Eighteen progressive organizations including major supporters of Bernie Sanders and Elizabeth Warren are launching a unity pledge in the middle of the most contentious week of the primary between the two progressive candidates.
The effort, dubbed “Progressives Unite 2020,” is centered on a three-part pledge that includes focusing “our fight for the nomination against candidates supported by the corporate wing instead of fighting each other.”
The campaign is made up of some of the most dominant organizations on the political left. The groups involved include Our Revolution, which is closely tied to Sanders, and the Progressive Change Campaign Committee, which is closely tied to Warren. The Working Families Party, which has endorsed Warren, is also involved, as is the Sunrise Movement, which recently endorsed Sanders. Democracy for America, which is unaligned, helped organize the campaign.
The groups are also asking members to vote strategically for the two candidates in early voting states like Iowa. The campaign asks voters in Iowa to move to one of the two top progressive candidates if their preferred candidate doesn’t reach 15% viability threshold on caucus night.
The pledge comes as tensions between the candidates and their supporters have boiled over amid a disagreement over the characterization of a private 2018 meeting where Warren claims Sanders told her that he believed a woman couldn’t win the 2020 presidential election, which Sanders denies.
In the hours before the pledge was announced, new audio was released of a heated conversation between Warren and Sanders, in which each senator said that the other had called them a liar on national TV.
On Wednesday, after video emerged of Warren not shaking Sanders’ hand following the Democratic debate, Sanders' supporters flooded Warren’s social media pages with snake emojis and called her a “backstabber” for reiterating the claim about her private meeting with Sanders during the debate.
The escalation of the tension between the candidates' supporters is the fruition of what progressive organizers have feared — that a spat between the two candidates could splinter the progressive vote and potentially elevate an establishment Democratic candidate like Joe Biden. The organizations that signed onto that pledge have acknowledged the tension and are asking their supporters and the campaigns to move forward.
“We are joining this effort out of a belief that it represents leaders in the progressive movement urging everyone from campaign staff to Twitter commenters to focus on defeating a corporate, establishment Democrat like Joe Biden,” the PCCC said in a joint statement. “This effort inherently includes standing opposed to sexism and bad-faith arguments in the primary process. We look forward to working with our friends to enforce these principles."
Joseph Geevarghese, the executive director of Our Revolution, said in the statement that if progressives “come together and organize, we will win 2020.”
“When progressives fight each other, the establishment wins,” DFA chair Charles Chamberlain said in the statement. “We saw it in 2004 when progressives took each other out and John Kerry slipped through to win Iowa and then went on to lose in November to a very unpopular Republican incumbent. We’re determined to not let that happen again.”
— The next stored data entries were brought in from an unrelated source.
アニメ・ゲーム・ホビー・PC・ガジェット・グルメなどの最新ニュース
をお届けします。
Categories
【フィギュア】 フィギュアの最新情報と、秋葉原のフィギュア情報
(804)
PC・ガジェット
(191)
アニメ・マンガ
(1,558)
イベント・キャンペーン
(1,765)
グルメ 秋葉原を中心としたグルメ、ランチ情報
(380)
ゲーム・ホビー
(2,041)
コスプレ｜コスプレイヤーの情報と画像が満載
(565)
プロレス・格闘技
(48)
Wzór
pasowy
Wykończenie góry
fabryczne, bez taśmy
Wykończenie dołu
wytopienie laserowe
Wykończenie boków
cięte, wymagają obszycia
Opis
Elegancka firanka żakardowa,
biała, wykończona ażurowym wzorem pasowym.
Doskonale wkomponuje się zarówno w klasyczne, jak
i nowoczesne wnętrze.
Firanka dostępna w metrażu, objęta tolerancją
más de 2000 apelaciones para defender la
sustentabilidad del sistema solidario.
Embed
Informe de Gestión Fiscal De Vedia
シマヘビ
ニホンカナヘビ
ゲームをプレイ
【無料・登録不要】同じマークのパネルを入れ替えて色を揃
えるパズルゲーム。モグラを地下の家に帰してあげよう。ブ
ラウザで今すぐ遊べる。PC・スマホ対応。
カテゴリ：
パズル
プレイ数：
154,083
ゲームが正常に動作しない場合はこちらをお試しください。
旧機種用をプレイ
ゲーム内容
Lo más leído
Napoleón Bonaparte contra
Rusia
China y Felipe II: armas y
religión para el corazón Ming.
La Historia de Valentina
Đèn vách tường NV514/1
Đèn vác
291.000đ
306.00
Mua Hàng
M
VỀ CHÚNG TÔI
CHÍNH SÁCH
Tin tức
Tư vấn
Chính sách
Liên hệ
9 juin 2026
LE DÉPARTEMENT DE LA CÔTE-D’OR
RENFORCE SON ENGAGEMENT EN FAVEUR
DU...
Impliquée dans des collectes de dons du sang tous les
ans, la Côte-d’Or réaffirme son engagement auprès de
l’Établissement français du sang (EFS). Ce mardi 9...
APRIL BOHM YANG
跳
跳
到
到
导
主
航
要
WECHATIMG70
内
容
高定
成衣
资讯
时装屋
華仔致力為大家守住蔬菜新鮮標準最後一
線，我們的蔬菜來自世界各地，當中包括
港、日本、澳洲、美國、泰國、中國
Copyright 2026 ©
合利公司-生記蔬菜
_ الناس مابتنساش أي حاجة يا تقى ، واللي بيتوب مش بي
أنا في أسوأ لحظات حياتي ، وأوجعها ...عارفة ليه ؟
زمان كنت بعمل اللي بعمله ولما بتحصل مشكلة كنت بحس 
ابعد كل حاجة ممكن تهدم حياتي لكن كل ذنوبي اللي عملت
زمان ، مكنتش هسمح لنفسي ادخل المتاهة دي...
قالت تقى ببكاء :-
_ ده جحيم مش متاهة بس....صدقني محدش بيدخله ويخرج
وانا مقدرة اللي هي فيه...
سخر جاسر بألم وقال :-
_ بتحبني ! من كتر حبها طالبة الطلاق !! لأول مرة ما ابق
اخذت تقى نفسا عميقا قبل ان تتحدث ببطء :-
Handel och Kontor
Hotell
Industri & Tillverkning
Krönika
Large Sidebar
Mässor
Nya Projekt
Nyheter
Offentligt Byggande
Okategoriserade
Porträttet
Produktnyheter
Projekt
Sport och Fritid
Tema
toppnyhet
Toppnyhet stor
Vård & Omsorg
The fight between the two candidates, who are self-described longtime friends, first ignited over the weekend when Politico reported that the Sanders campaign had used talking points for volunteers that intended to move voters away from Warren by saying that she was not bringing anyone new into the Democratic Party. Sanders distanced himself from the talking points, and Warren told reporters she was “disappointed” that Sanders was “sending his volunteers out to trash me."
That conflict vastly escalated on Monday, when CNN first reported, and Warren later asserted herself, that Sanders had told her during a private December 2018 meeting that he did not believe a woman could win the presidency in 2020. Sanders has denied Warren’s account of the meeting and did so again during Tuesday night’s presidential debate. Warren maintained her position on stage, but both candidates appeared to try and de-escalate the fight, leaning on their history and shared beliefs.
At the end of the debate, however, the two candidates had a tense conversation as they were leaving the stage. "I think you called me a liar on national TV," Warren told Sanders, in audio released by CNN Wednesday night. Sanders responded by suggesting they talk about it later, and then saying that she had called him “a liar."
In a separate statement, six of the groups, including WFP, Justice Democrats, and Our Revolution, said: "Sanders and Warren, as well as their campaigns and supporters, will need to find ways to cooperate."
"We hope to build solidarity between delegates affiliated with these two candidates prior to the convention and will encourage campaigns to work towards a unified convention strategy after the final primaries on June 2nd."
The groups are hoping the unity effort ends the back-and-forth cycle.
“We have to keep our eyes on the ball, resist the temptation to form a circular firing squad, and collaborate to ensure a real progressive leader is elected President in November,” said Be a Hero president Liz Jaff in the "Progressives Unite 2020" statement.